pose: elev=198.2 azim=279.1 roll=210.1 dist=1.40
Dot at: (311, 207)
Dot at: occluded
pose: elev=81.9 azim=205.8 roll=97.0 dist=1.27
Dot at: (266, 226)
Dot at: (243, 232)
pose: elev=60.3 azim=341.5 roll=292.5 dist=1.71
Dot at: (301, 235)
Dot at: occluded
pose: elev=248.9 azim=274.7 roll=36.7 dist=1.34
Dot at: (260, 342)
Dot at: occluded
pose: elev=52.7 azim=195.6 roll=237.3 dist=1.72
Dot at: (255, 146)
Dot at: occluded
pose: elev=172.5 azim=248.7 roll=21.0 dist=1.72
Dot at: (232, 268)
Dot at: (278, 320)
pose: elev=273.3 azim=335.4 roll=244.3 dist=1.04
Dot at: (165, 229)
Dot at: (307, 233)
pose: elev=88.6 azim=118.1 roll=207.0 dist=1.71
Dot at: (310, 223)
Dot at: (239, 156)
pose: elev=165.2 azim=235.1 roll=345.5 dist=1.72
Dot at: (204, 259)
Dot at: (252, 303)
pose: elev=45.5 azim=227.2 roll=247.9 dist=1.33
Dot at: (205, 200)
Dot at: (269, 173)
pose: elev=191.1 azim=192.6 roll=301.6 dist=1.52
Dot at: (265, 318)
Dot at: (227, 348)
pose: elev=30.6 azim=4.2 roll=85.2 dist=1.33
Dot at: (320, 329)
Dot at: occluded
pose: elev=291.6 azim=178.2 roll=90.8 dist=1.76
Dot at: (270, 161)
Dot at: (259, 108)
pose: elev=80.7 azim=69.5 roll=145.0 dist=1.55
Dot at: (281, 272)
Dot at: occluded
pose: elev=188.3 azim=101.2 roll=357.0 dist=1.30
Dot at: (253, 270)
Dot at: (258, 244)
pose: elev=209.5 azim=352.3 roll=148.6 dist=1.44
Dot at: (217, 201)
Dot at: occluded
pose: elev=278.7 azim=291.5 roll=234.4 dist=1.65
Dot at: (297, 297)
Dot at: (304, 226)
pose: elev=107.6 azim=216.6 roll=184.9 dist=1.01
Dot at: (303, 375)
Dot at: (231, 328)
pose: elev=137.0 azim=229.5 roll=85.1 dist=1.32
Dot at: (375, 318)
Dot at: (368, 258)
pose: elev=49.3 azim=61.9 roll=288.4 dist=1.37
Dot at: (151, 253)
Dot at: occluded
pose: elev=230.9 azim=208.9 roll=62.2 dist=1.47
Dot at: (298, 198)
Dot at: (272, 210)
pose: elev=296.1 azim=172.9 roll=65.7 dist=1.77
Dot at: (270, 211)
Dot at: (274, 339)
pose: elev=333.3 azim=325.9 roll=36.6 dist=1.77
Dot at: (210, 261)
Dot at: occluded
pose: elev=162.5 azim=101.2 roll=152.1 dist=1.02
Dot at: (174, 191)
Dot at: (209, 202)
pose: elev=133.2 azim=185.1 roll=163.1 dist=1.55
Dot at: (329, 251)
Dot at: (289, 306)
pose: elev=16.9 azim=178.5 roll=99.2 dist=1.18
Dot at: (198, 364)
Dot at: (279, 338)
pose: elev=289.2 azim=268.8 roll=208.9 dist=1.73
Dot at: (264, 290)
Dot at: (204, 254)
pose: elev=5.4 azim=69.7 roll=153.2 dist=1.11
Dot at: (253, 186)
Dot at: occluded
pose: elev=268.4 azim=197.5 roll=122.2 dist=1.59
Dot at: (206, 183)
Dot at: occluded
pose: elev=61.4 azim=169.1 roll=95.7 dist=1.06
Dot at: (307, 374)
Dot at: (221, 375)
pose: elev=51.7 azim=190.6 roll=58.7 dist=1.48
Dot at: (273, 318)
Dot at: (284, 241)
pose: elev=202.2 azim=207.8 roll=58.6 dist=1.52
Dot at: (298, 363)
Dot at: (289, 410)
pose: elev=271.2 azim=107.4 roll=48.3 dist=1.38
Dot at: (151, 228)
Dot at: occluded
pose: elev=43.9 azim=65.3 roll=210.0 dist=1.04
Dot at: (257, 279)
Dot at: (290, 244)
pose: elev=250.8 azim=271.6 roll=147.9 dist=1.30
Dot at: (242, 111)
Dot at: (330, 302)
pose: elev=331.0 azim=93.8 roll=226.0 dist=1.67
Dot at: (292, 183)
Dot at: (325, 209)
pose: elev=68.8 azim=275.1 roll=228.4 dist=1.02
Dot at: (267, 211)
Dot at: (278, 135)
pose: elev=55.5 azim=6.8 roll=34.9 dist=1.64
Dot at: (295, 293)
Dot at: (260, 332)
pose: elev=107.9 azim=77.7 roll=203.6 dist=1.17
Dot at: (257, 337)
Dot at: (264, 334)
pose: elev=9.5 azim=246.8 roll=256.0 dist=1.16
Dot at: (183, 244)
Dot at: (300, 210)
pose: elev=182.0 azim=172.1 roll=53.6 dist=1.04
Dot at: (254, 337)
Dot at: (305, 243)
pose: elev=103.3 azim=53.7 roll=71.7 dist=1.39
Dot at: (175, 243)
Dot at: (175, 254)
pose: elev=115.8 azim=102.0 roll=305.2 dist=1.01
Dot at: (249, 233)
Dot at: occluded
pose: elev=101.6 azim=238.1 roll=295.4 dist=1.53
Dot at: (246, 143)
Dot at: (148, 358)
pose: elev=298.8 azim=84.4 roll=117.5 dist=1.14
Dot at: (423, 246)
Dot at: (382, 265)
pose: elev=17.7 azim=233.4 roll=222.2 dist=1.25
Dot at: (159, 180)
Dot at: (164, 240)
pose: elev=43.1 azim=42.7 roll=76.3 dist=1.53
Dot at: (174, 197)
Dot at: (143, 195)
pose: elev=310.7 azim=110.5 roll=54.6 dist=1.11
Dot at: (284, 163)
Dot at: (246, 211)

_ _ _ _ _ _ _

Put every line of the entries above into a JSON list of strings, one string per line, skipping any blank lines.

[
  "pose: elev=198.2 azim=279.1 roll=210.1 dist=1.40",
  "Dot at: (311, 207)",
  "Dot at: occluded",
  "pose: elev=81.9 azim=205.8 roll=97.0 dist=1.27",
  "Dot at: (266, 226)",
  "Dot at: (243, 232)",
  "pose: elev=60.3 azim=341.5 roll=292.5 dist=1.71",
  "Dot at: (301, 235)",
  "Dot at: occluded",
  "pose: elev=248.9 azim=274.7 roll=36.7 dist=1.34",
  "Dot at: (260, 342)",
  "Dot at: occluded",
  "pose: elev=52.7 azim=195.6 roll=237.3 dist=1.72",
  "Dot at: (255, 146)",
  "Dot at: occluded",
  "pose: elev=172.5 azim=248.7 roll=21.0 dist=1.72",
  "Dot at: (232, 268)",
  "Dot at: (278, 320)",
  "pose: elev=273.3 azim=335.4 roll=244.3 dist=1.04",
  "Dot at: (165, 229)",
  "Dot at: (307, 233)",
  "pose: elev=88.6 azim=118.1 roll=207.0 dist=1.71",
  "Dot at: (310, 223)",
  "Dot at: (239, 156)",
  "pose: elev=165.2 azim=235.1 roll=345.5 dist=1.72",
  "Dot at: (204, 259)",
  "Dot at: (252, 303)",
  "pose: elev=45.5 azim=227.2 roll=247.9 dist=1.33",
  "Dot at: (205, 200)",
  "Dot at: (269, 173)",
  "pose: elev=191.1 azim=192.6 roll=301.6 dist=1.52",
  "Dot at: (265, 318)",
  "Dot at: (227, 348)",
  "pose: elev=30.6 azim=4.2 roll=85.2 dist=1.33",
  "Dot at: (320, 329)",
  "Dot at: occluded",
  "pose: elev=291.6 azim=178.2 roll=90.8 dist=1.76",
  "Dot at: (270, 161)",
  "Dot at: (259, 108)",
  "pose: elev=80.7 azim=69.5 roll=145.0 dist=1.55",
  "Dot at: (281, 272)",
  "Dot at: occluded",
  "pose: elev=188.3 azim=101.2 roll=357.0 dist=1.30",
  "Dot at: (253, 270)",
  "Dot at: (258, 244)",
  "pose: elev=209.5 azim=352.3 roll=148.6 dist=1.44",
  "Dot at: (217, 201)",
  "Dot at: occluded",
  "pose: elev=278.7 azim=291.5 roll=234.4 dist=1.65",
  "Dot at: (297, 297)",
  "Dot at: (304, 226)",
  "pose: elev=107.6 azim=216.6 roll=184.9 dist=1.01",
  "Dot at: (303, 375)",
  "Dot at: (231, 328)",
  "pose: elev=137.0 azim=229.5 roll=85.1 dist=1.32",
  "Dot at: (375, 318)",
  "Dot at: (368, 258)",
  "pose: elev=49.3 azim=61.9 roll=288.4 dist=1.37",
  "Dot at: (151, 253)",
  "Dot at: occluded",
  "pose: elev=230.9 azim=208.9 roll=62.2 dist=1.47",
  "Dot at: (298, 198)",
  "Dot at: (272, 210)",
  "pose: elev=296.1 azim=172.9 roll=65.7 dist=1.77",
  "Dot at: (270, 211)",
  "Dot at: (274, 339)",
  "pose: elev=333.3 azim=325.9 roll=36.6 dist=1.77",
  "Dot at: (210, 261)",
  "Dot at: occluded",
  "pose: elev=162.5 azim=101.2 roll=152.1 dist=1.02",
  "Dot at: (174, 191)",
  "Dot at: (209, 202)",
  "pose: elev=133.2 azim=185.1 roll=163.1 dist=1.55",
  "Dot at: (329, 251)",
  "Dot at: (289, 306)",
  "pose: elev=16.9 azim=178.5 roll=99.2 dist=1.18",
  "Dot at: (198, 364)",
  "Dot at: (279, 338)",
  "pose: elev=289.2 azim=268.8 roll=208.9 dist=1.73",
  "Dot at: (264, 290)",
  "Dot at: (204, 254)",
  "pose: elev=5.4 azim=69.7 roll=153.2 dist=1.11",
  "Dot at: (253, 186)",
  "Dot at: occluded",
  "pose: elev=268.4 azim=197.5 roll=122.2 dist=1.59",
  "Dot at: (206, 183)",
  "Dot at: occluded",
  "pose: elev=61.4 azim=169.1 roll=95.7 dist=1.06",
  "Dot at: (307, 374)",
  "Dot at: (221, 375)",
  "pose: elev=51.7 azim=190.6 roll=58.7 dist=1.48",
  "Dot at: (273, 318)",
  "Dot at: (284, 241)",
  "pose: elev=202.2 azim=207.8 roll=58.6 dist=1.52",
  "Dot at: (298, 363)",
  "Dot at: (289, 410)",
  "pose: elev=271.2 azim=107.4 roll=48.3 dist=1.38",
  "Dot at: (151, 228)",
  "Dot at: occluded",
  "pose: elev=43.9 azim=65.3 roll=210.0 dist=1.04",
  "Dot at: (257, 279)",
  "Dot at: (290, 244)",
  "pose: elev=250.8 azim=271.6 roll=147.9 dist=1.30",
  "Dot at: (242, 111)",
  "Dot at: (330, 302)",
  "pose: elev=331.0 azim=93.8 roll=226.0 dist=1.67",
  "Dot at: (292, 183)",
  "Dot at: (325, 209)",
  "pose: elev=68.8 azim=275.1 roll=228.4 dist=1.02",
  "Dot at: (267, 211)",
  "Dot at: (278, 135)",
  "pose: elev=55.5 azim=6.8 roll=34.9 dist=1.64",
  "Dot at: (295, 293)",
  "Dot at: (260, 332)",
  "pose: elev=107.9 azim=77.7 roll=203.6 dist=1.17",
  "Dot at: (257, 337)",
  "Dot at: (264, 334)",
  "pose: elev=9.5 azim=246.8 roll=256.0 dist=1.16",
  "Dot at: (183, 244)",
  "Dot at: (300, 210)",
  "pose: elev=182.0 azim=172.1 roll=53.6 dist=1.04",
  "Dot at: (254, 337)",
  "Dot at: (305, 243)",
  "pose: elev=103.3 azim=53.7 roll=71.7 dist=1.39",
  "Dot at: (175, 243)",
  "Dot at: (175, 254)",
  "pose: elev=115.8 azim=102.0 roll=305.2 dist=1.01",
  "Dot at: (249, 233)",
  "Dot at: occluded",
  "pose: elev=101.6 azim=238.1 roll=295.4 dist=1.53",
  "Dot at: (246, 143)",
  "Dot at: (148, 358)",
  "pose: elev=298.8 azim=84.4 roll=117.5 dist=1.14",
  "Dot at: (423, 246)",
  "Dot at: (382, 265)",
  "pose: elev=17.7 azim=233.4 roll=222.2 dist=1.25",
  "Dot at: (159, 180)",
  "Dot at: (164, 240)",
  "pose: elev=43.1 azim=42.7 roll=76.3 dist=1.53",
  "Dot at: (174, 197)",
  "Dot at: (143, 195)",
  "pose: elev=310.7 azim=110.5 roll=54.6 dist=1.11",
  "Dot at: (284, 163)",
  "Dot at: (246, 211)"
]